Chico Hakim: Mas Pramono Tetap Fight sebagai Calon Gubernur, Bukan sebagai Calon Menteri

JAKARTA – Calon Gubernur Ibukota Indonesia Pramono Anung turut menyambangi kediaman Presiden Terpilih Prabowo Subianto , Jalan Kertanegara IV, Kebayoran Baru, DKI Jakarta Selatan, Selasa (15/10/2024). Kedatangan Politikus Partai Demokrasi Indonesia Perjuangan (PDIP) ini di dalam ketika Prabowo memanggil beberapa orang tokoh untuk kabinet lima tahun mendatang.
Juru Bicara Pramono Anung – Rano Karno, Chico Hakim menerbitkan ucapan mengenai kedatangan Pramono Anung ke kediaman Prabowo. “Mas Pram bertemu dengan Bapak Prabowo Subianto semata-mata sebagai pembawa arahan Ibu Megawati Soekarnoputri,” kata Chico terhadap SINDOnews.
Dia menambahkan, ini membuktikan bahwa benar Pramono adalah orang yang mana terus-menerus diterima semua pihak di tataran kebijakan pemerintah berhadapan dengan serta sebagai komunikator yang tersebut baik. “Kaitan dengan pertanyaaan seputar pilkada, Mas Pram tetap saja fight sebagai calon gubernur, bukanlah sebagai calon menteri,” tuturnya.

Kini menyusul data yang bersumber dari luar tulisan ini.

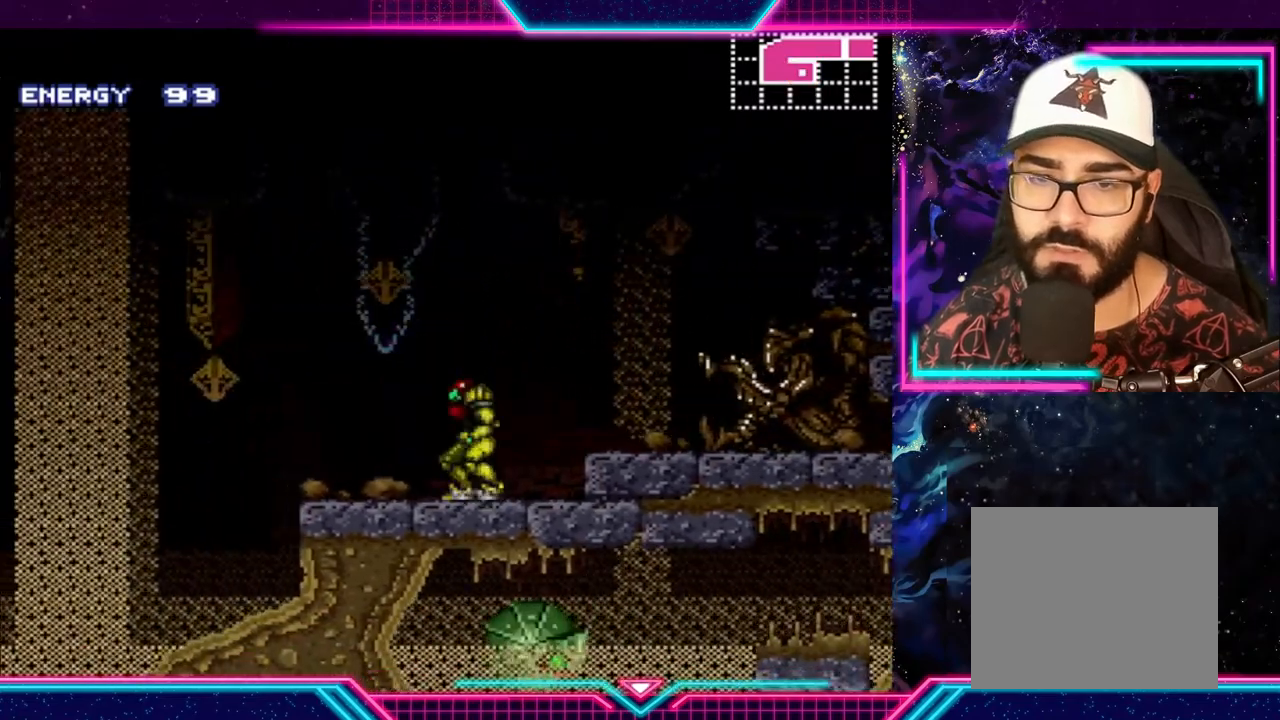
{"buttons": ["A", "Y"], "left_stick": "left", "events": [[33, "left_stick", "left"], [300, "A", "down"]]}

Dia menjelaskan, Prabowo dan juga Mas Pram saling mendoakan, baik untuk kelancaran Pelantikan Presiden juga untuk kelancaran kontestasi pemilihan kepala daerah Jakarta. Sekadar informasi, Calon Gubernur DKI Jakarta nomor urut 3 yang juga politikus PDI Perjuangan Pramono Anung tinggalkan kawasan Kertanegara IV, DKI Jakarta Selatan pasca dikabarkan menemui Presiden terpilih Prabowo Subianto di area kediamannya. Ia datang ke Kertanegara di area sedang kabar pemanggilan calon menteri.
Diketahui, Pramono tiba di dalam kediaman Prabowo pada pukul 12.48 Waktu Indonesia Barat kemudian bertolak pada 13.44 WIB. Namun, ia tidak ada memberikan pernyataan apapun, baik ketika tiba maupun ketika pergi.

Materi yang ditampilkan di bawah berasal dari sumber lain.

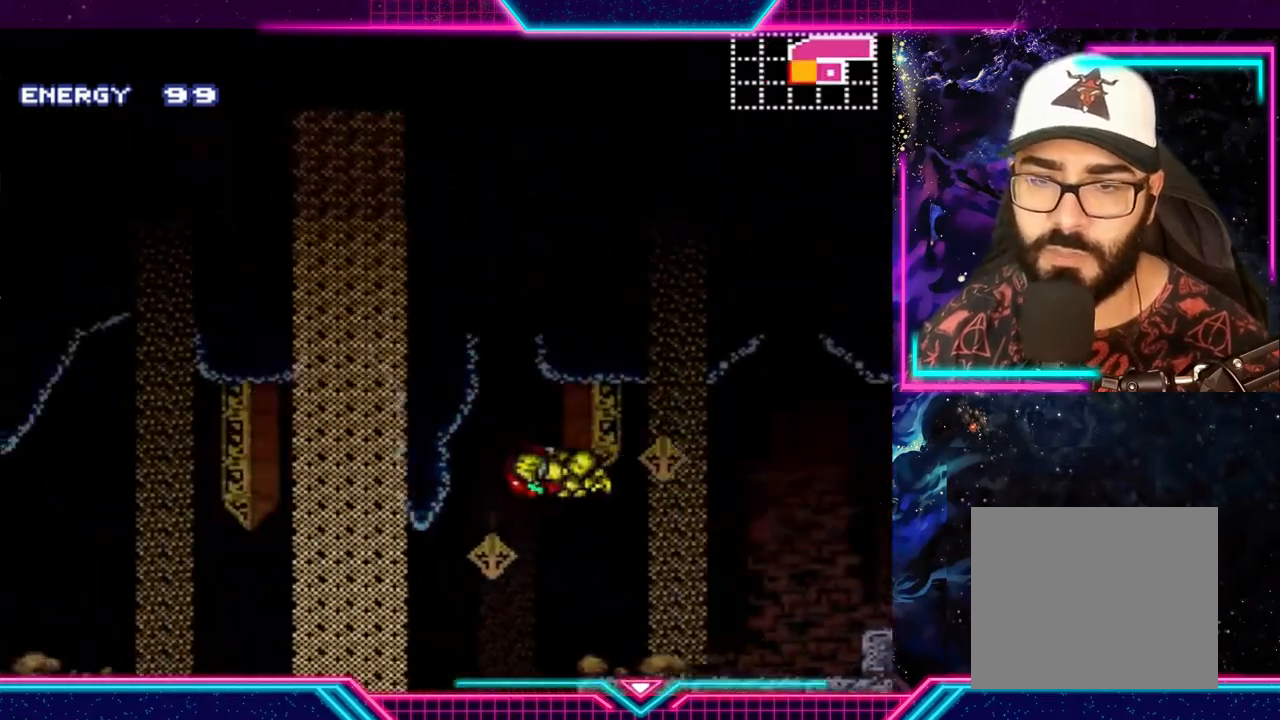
{"buttons": ["A", "Y"], "left_stick": "left", "events": []}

Bedanya, Pramono tampak berjalan dari seberang kediaman Prabowo Subianto ketika datang. Namun, beliau segera menaiki mobil ketika hendak meninggalkan kawasan Kertanegara.
Pramono juga mirip sekali tidaklah membuka kaca mobilnya, bahkan ketika awak media hendak melakukan wawancara. Terlihat mobilnya terus melaju menjauhi Kertanegara IV.